France's financial prosecutor launched its probe into suspected embezzlement and misappropriation of public funds just hours after Le Canard Enchaine newspaper reported that Penelope Fillon earned the money as a parliamentary aide to her husband during his tenure as a lawmaker without actually working.

Fillon, the conservative candidate in France's spring election, blasted the report, saying he hopes to talk to the financial prosecutor's office as quickly as possible to "re-establish the truth."

The probe "will allow me to silence this campaign of calumny and end these baseless accusations," he said.

He did not deny that his wife was a paid aide, saying instead he was surprised that "such old and legal acts" are in the news three months ahead of the presidential election.

It's not illegal for French legislators to hire their relatives as long as they are genuinely employed.

According to the weekly newspaper, which said it had access to Penelope Fillon's pay slips, the candidate's wife was paid by her husband from 1998 to 2002 when he was lawmaker serving his native Sarthe region.
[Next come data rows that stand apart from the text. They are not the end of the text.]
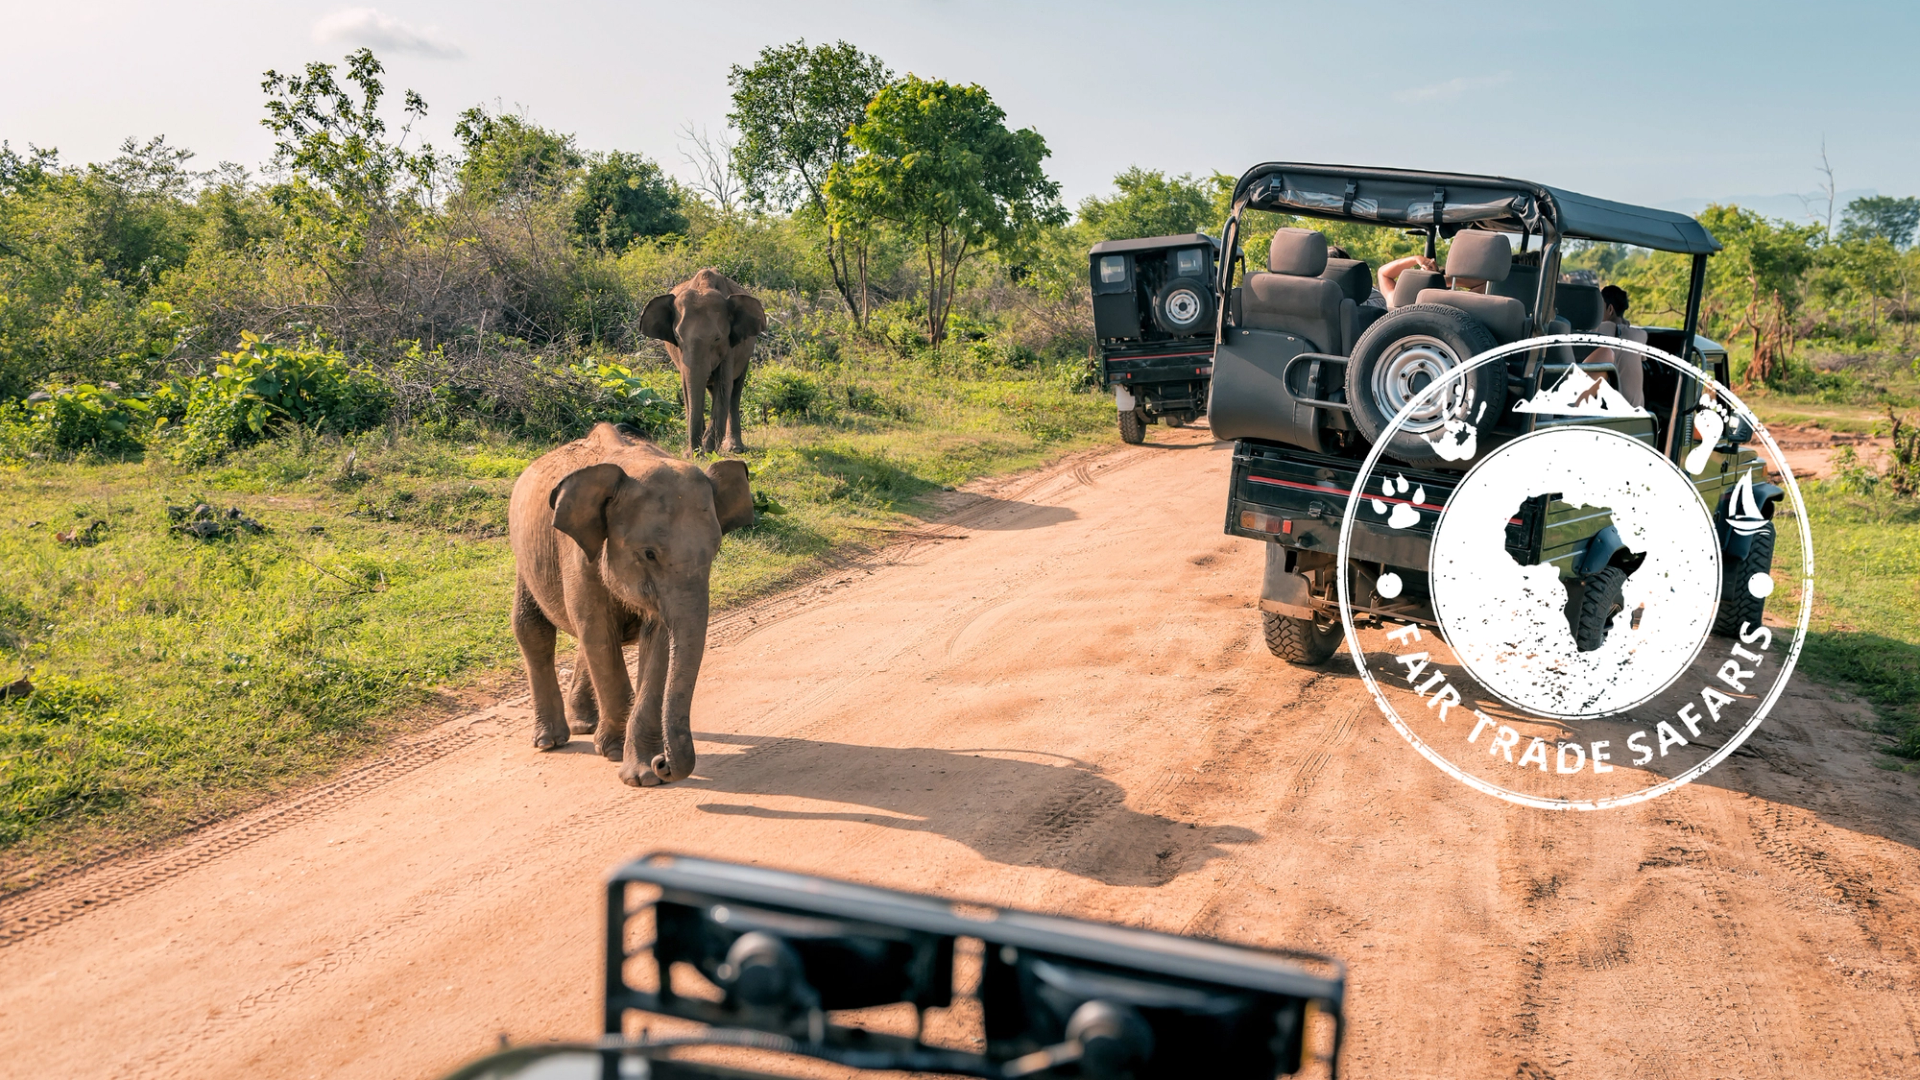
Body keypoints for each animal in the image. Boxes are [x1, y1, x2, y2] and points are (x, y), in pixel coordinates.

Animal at [508, 422, 754, 786]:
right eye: (648, 553)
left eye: (715, 552)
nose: (664, 763)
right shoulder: (577, 555)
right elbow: (598, 633)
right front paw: (613, 751)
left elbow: (658, 641)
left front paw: (641, 774)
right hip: (525, 556)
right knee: (533, 629)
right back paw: (551, 741)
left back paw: (584, 725)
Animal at [641, 268, 767, 455]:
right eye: (677, 336)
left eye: (717, 338)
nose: (694, 452)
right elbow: (688, 387)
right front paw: (695, 452)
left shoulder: (729, 346)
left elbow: (724, 386)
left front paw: (707, 450)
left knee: (734, 391)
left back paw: (734, 448)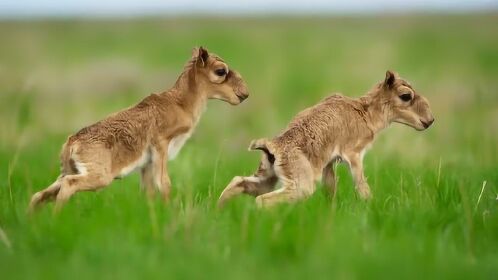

When Fillon was handed a minister position in 2002 under Jacques Chirac's presidency, Penelope Fillon became an assistant to Marc Joulaud, who replaced her husband at the French parliament. Le Canard Enchaine said her wages went up during that period, earning between 6,900 to 7,900 euros a month before taxes.

The newspaper claims that she was re-employed by her husband for at least six months in 2012 after Francois Fillon was elected Paris legislator.

As the conservative nominee, Fillon, a former prime minister, has been championing transparency and deep cuts in the ranks of civil servants to lower state spending. Early opinion polls suggest that he and far-right National Front leader Marine Le Pen could advance to the second round of the April-May election.

During a trip to the southwestern city of Bordeaux, the conservative candidate hit back at the report, slamming the newspaper for what he called a misogynistic approach.

He said he was "outraged by the contempt and the misogyny in this story. Just because she is my wife, she should not be entitled to work? Could you imagine a politician saying, as this story did, that the only thing a woman can do is making jam? All the feminists would scream."

Fillon spokesman Philippe Vigier earlier insisted that Penelope Fillon's work wasn't fictional.

Benoit Hamon, who is vying with former Prime Minister Manuel Valls to be the Socialists presidential candidate and could face Fillon in the presidential race, proposed that, in the future, close relatives of politicians should not be hired and paid for by parliamentary funds.

"Lawmakers should not be allowed to hire their children, cousins, relatives or wives anymore," Hamon told French public TV.